Embrace AI's Quirks: For instance, AIs often leave many comments in the code. Despite prompts to avoid this, they persist. This might even help the AI's autoregressive generation process, as comments become part of the input for subsequent code.
Code Structure: AIs find it easier to parse a single large file than to jump between many small, highly modularized files. Over-modularization can lead to misinterpretations if the AI misses a relevant piece of code.
Descriptive Code: Well-documented functions, typed languages, and clearly described input/output parameters make it much easier for the AI to understand how code works.
Semantic Search Friendliness: Since coding assistants often use semantic search, having descriptive text (like in comments or documentation) alongside the code that reflects concepts like "authentication flow" helps the AI find relevant sections.
Small Changes: AIs, like less experienced engineers, can be overwhelmed by large, complex changes. Prefer smaller, incremental modifications.
Essential Tooling for AI Companions
Easy Command Execution: Make it simple for AI to run commands for specific tasks.
Use npm scripts in package.json so the model can just run npm run check for build, lint, and format.
Prepare and document git commands for easy execution by the model.
Extra Tools: Provide the AI with tools beyond its built-in capabilities.
A GitHub MCP (Model Context Protocol) tool is almost necessary for our workflow, as the GitHub CLI can sometimes cause errors with text parsing for issue creation.
We are experimenting with a Context7 MCP which allows the AI to fetch documentation for specific systems.
An MCP for browser interaction is very helpful for web development, allowing the AI to open a browser and inspect things if needed.
LLM-Friendly Tool Output: Some tools are not inherently LLM-friendly.

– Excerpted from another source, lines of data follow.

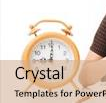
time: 9:00
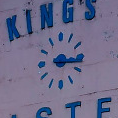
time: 3:16
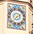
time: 1:37
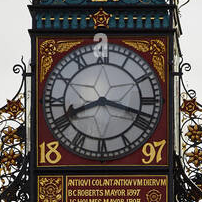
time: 8:17
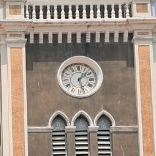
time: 1:26
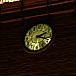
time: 2:18
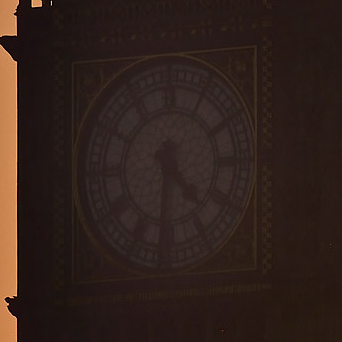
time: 4:31
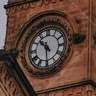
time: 10:29
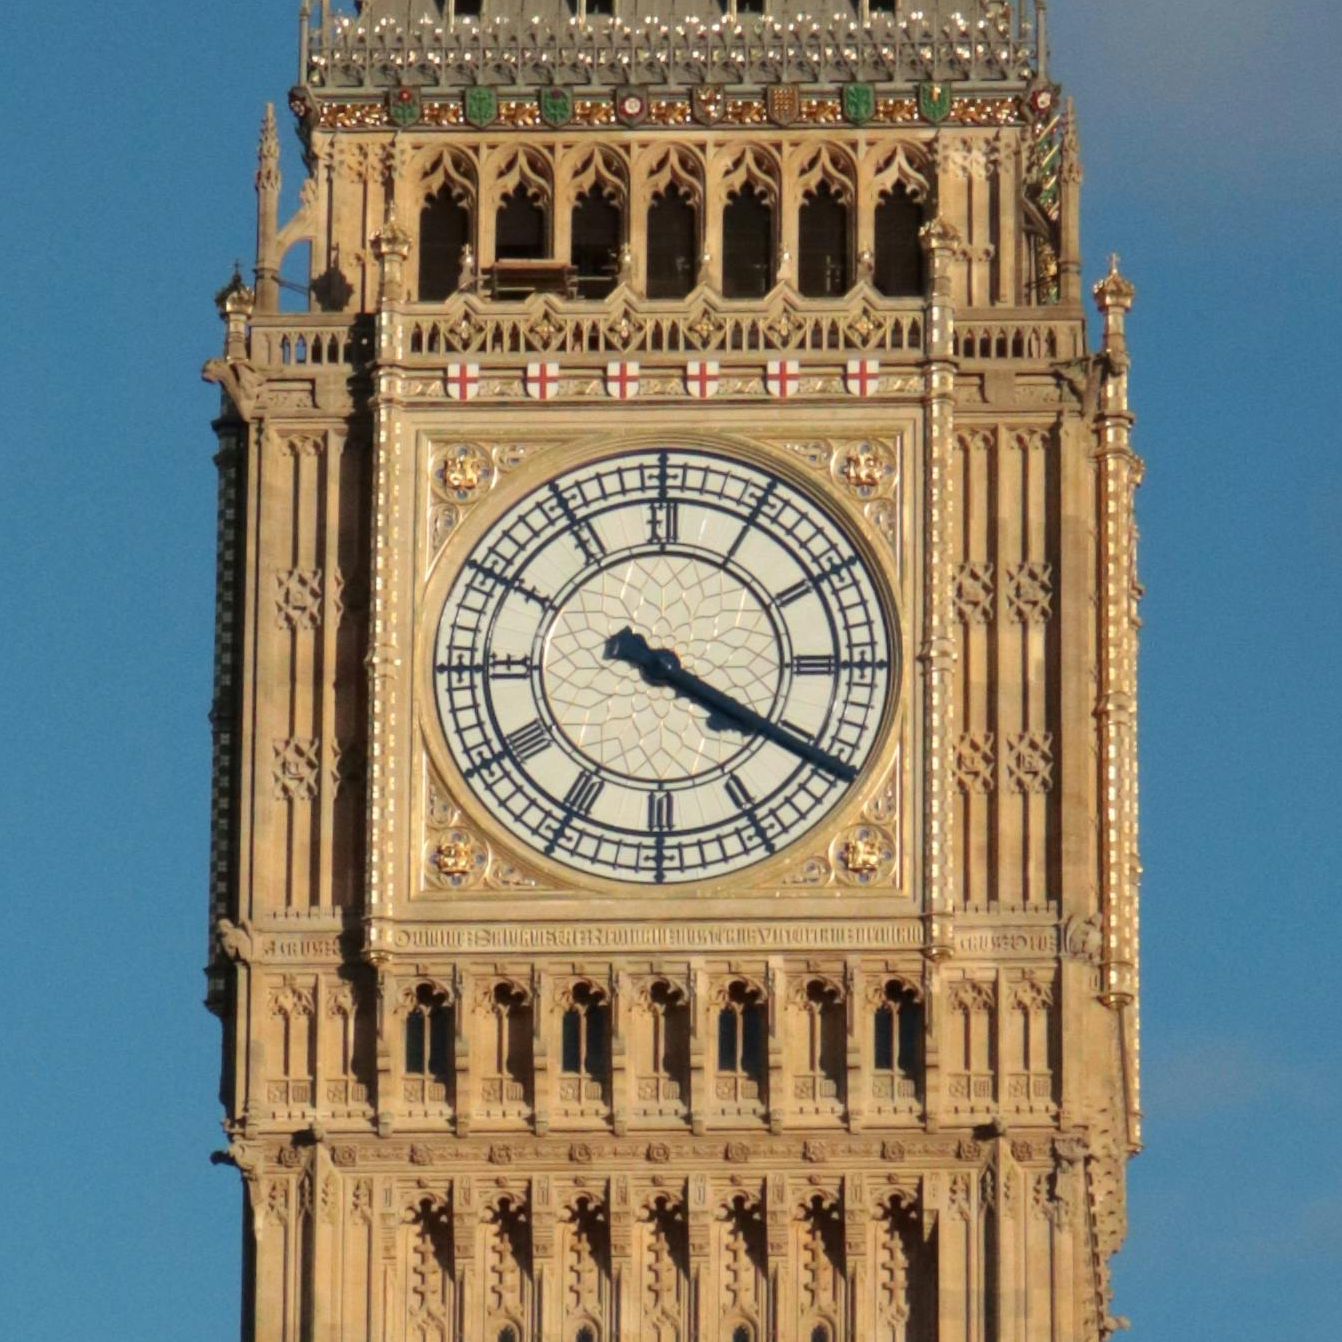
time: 4:20
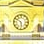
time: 5:50
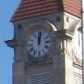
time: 12:02
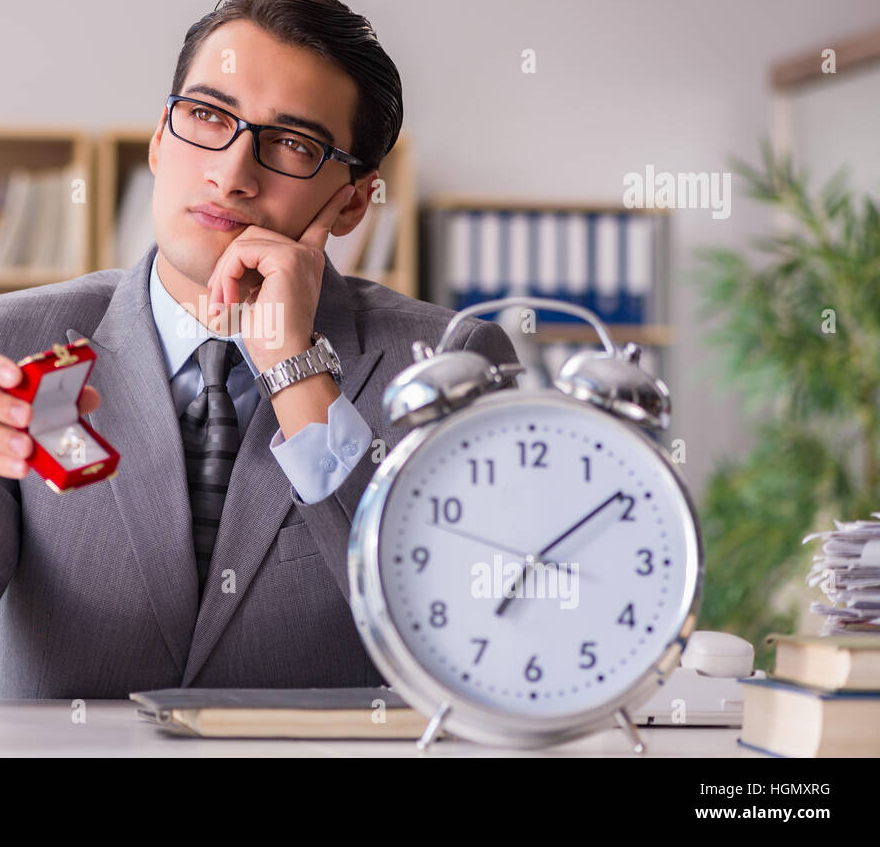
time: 7:09
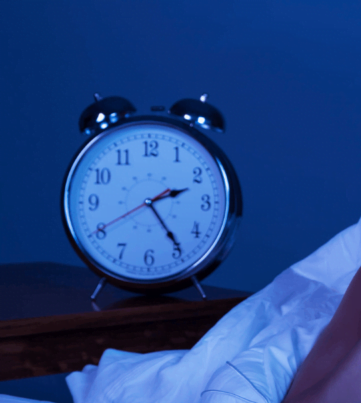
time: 2:24
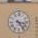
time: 3:23
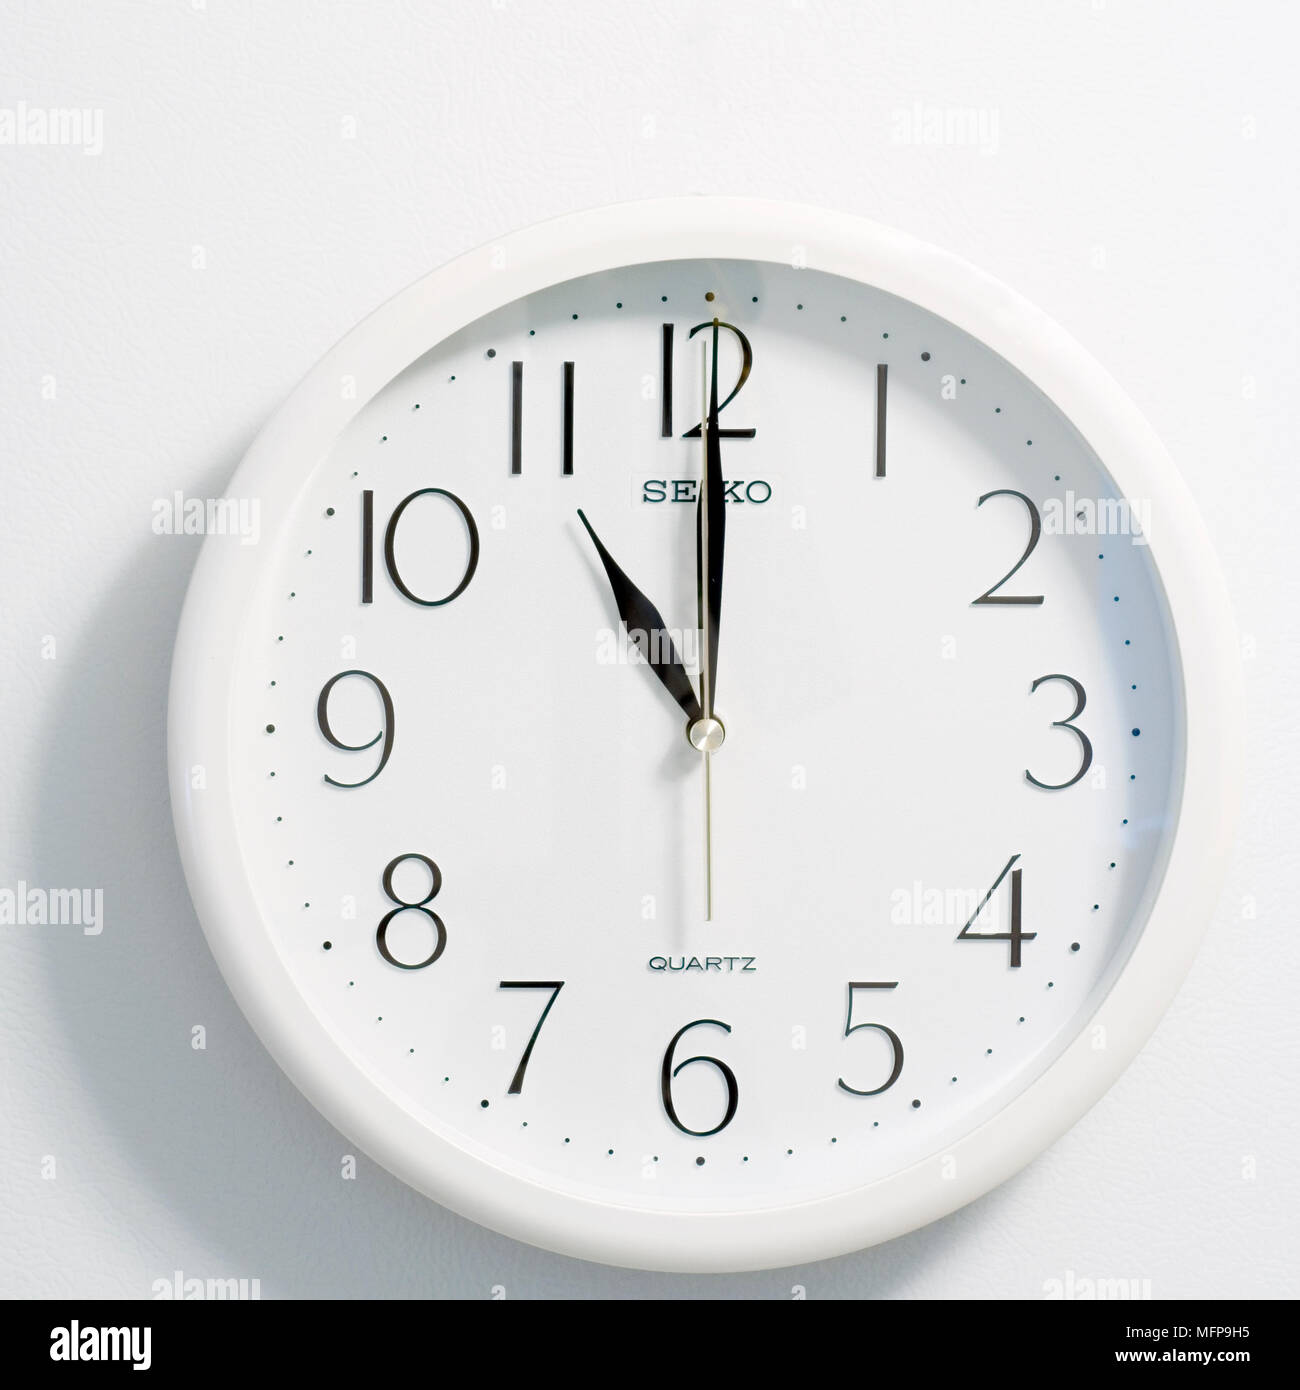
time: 11:00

For example, when Playwright end-to-end tests fail because the AI expected to be on one page (e.g., homepage after login) but was on another (e.g., still on the login page), it might misdiagnose the issue as rendering problems or race conditions, not realizing it's on the wrong route.
The Playwright test output should ideally show the last route, visited routes, and any similar locators present on the page, as the AI typically can't "see" the page during tests. Playwright's output formatting can be extended with plugins to provide such information, though we haven't implemented this yet.
Concise Logs: Be careful with logs. The AI should receive only the most important information it actually needs, not be overwhelmed by verbose CLI output.
Conclusion
Vibe Engineering is more than just a buzzword; it's a systematic approach to maximizing AI's contribution to software development. By thoughtfully preparing the project, guiding the AI with clear rules and rich context, and even adapting our own practices, we can unlock new levels of speed and efficiency. It's an evolving field, but the potential for transforming how we build software is immense.